**Your objective**
Bring together every line in the data that includes "электронной".
** Opening Provided data block **
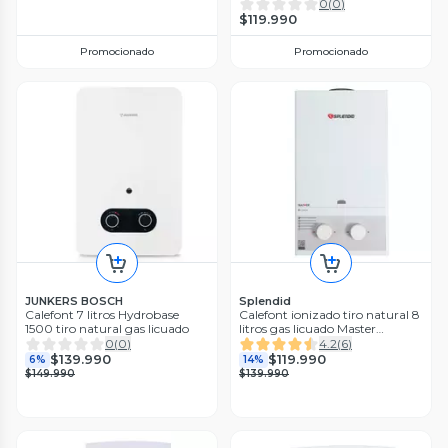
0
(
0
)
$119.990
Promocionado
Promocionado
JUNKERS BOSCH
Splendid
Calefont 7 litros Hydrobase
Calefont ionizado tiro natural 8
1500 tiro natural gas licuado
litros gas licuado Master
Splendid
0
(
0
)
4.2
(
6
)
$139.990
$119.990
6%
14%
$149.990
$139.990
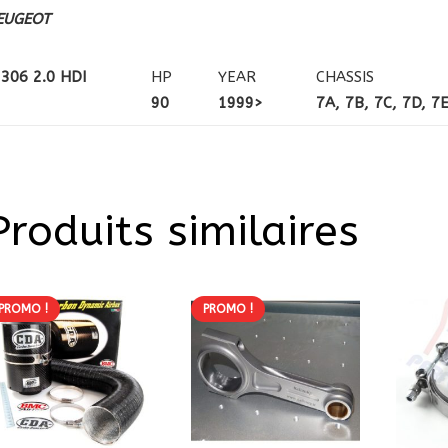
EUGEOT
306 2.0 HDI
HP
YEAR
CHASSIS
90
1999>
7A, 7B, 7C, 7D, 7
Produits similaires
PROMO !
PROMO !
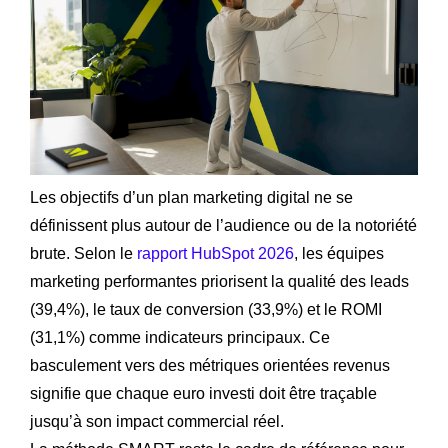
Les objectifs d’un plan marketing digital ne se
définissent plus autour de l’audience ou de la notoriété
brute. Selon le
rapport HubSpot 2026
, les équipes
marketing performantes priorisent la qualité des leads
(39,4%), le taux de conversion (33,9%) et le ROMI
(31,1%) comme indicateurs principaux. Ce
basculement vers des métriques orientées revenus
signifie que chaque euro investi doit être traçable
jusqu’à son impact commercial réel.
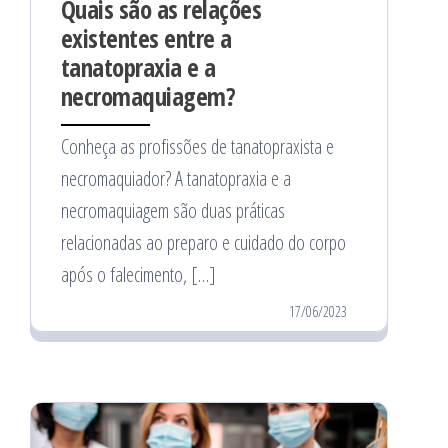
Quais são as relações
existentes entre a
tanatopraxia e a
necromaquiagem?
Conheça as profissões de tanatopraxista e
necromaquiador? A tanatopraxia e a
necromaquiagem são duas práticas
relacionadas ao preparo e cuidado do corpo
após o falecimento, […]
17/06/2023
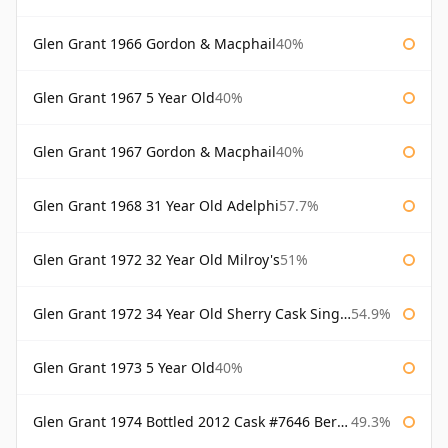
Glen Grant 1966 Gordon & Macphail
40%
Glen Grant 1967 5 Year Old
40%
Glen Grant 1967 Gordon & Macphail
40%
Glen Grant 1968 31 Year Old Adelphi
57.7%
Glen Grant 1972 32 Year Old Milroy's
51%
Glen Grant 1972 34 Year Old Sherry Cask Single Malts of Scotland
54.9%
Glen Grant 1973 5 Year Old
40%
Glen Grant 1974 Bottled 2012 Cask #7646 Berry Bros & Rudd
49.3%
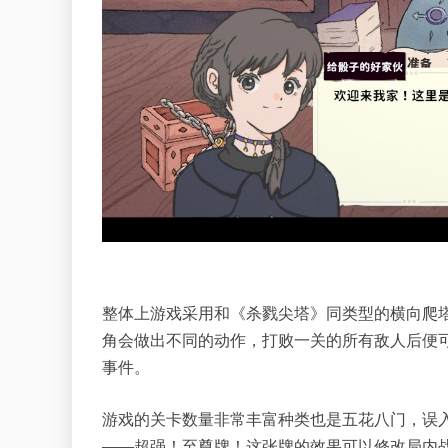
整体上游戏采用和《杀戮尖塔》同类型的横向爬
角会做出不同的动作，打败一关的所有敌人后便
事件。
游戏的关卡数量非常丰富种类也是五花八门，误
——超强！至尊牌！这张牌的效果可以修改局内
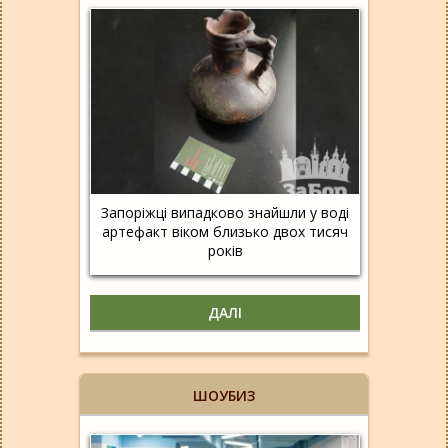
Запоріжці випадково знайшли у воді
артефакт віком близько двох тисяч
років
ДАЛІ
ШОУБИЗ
** Closing Provided data block **
** Opening Provided data block **
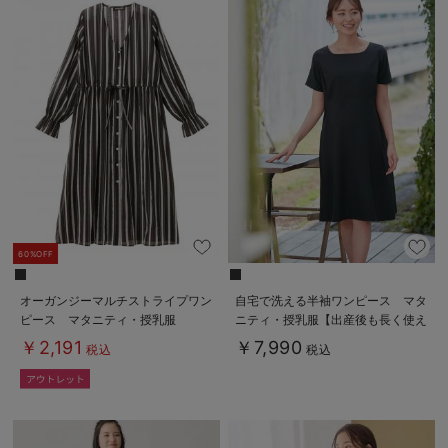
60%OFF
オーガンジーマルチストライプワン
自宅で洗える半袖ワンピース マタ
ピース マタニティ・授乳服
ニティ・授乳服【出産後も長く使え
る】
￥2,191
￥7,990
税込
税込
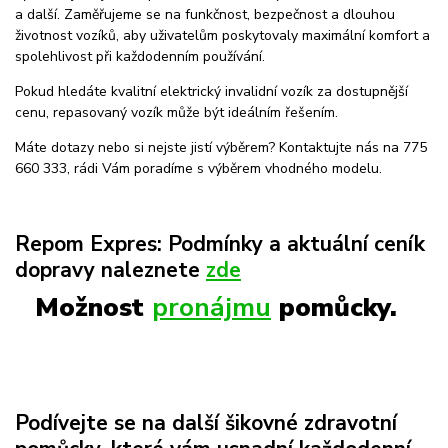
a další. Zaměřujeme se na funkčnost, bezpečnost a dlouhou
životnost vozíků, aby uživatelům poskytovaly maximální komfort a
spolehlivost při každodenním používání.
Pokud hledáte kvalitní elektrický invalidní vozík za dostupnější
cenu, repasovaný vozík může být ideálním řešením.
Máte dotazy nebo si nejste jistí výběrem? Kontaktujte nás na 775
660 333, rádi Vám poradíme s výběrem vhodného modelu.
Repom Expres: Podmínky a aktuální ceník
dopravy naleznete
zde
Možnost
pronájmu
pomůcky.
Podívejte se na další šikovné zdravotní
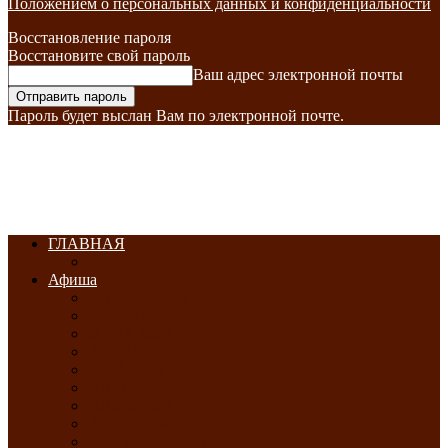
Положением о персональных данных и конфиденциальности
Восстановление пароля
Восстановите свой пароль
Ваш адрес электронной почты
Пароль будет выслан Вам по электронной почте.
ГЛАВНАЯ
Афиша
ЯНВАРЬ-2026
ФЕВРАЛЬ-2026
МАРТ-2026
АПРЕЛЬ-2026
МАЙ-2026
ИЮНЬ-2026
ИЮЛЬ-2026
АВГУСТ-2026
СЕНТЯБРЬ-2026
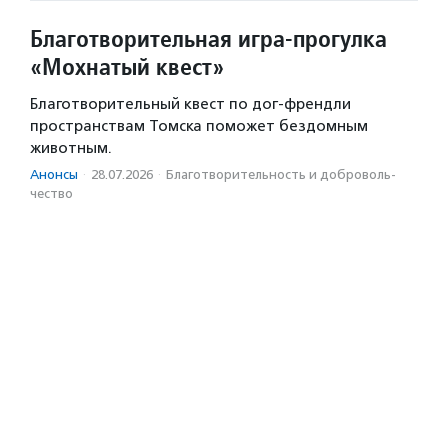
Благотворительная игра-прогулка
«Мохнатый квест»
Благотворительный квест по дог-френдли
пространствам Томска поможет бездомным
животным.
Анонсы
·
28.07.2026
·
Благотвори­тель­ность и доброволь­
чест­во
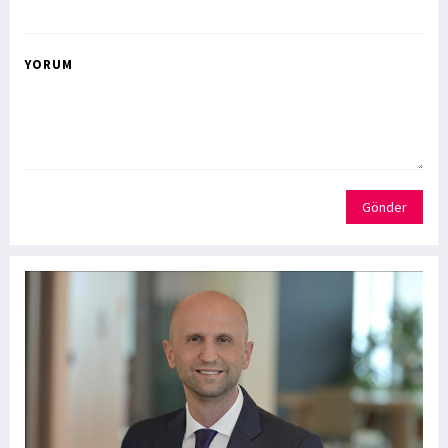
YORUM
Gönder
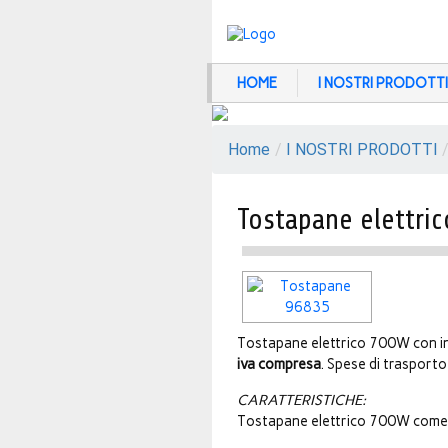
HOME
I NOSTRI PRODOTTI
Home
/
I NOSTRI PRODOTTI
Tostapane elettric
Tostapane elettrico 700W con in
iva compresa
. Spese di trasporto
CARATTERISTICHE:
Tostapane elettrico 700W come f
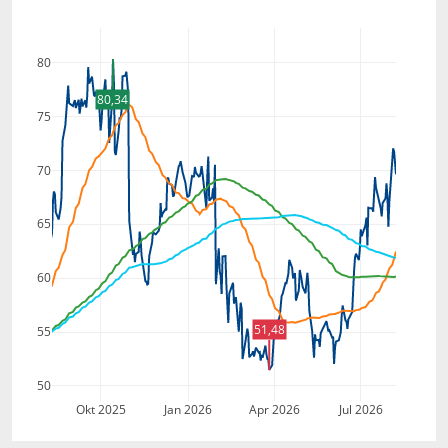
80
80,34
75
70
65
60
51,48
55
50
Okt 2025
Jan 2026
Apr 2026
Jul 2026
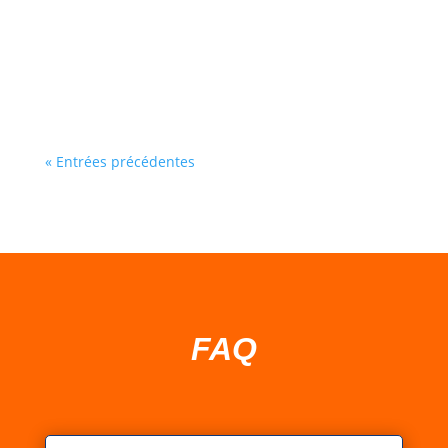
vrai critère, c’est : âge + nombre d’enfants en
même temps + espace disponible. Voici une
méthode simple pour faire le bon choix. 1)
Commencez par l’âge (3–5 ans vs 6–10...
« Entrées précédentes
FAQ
** Closing Provided data block **
**Result for this task**
Ваш адрес электронной почты
Пароль будет выслан Вам по электронной почте.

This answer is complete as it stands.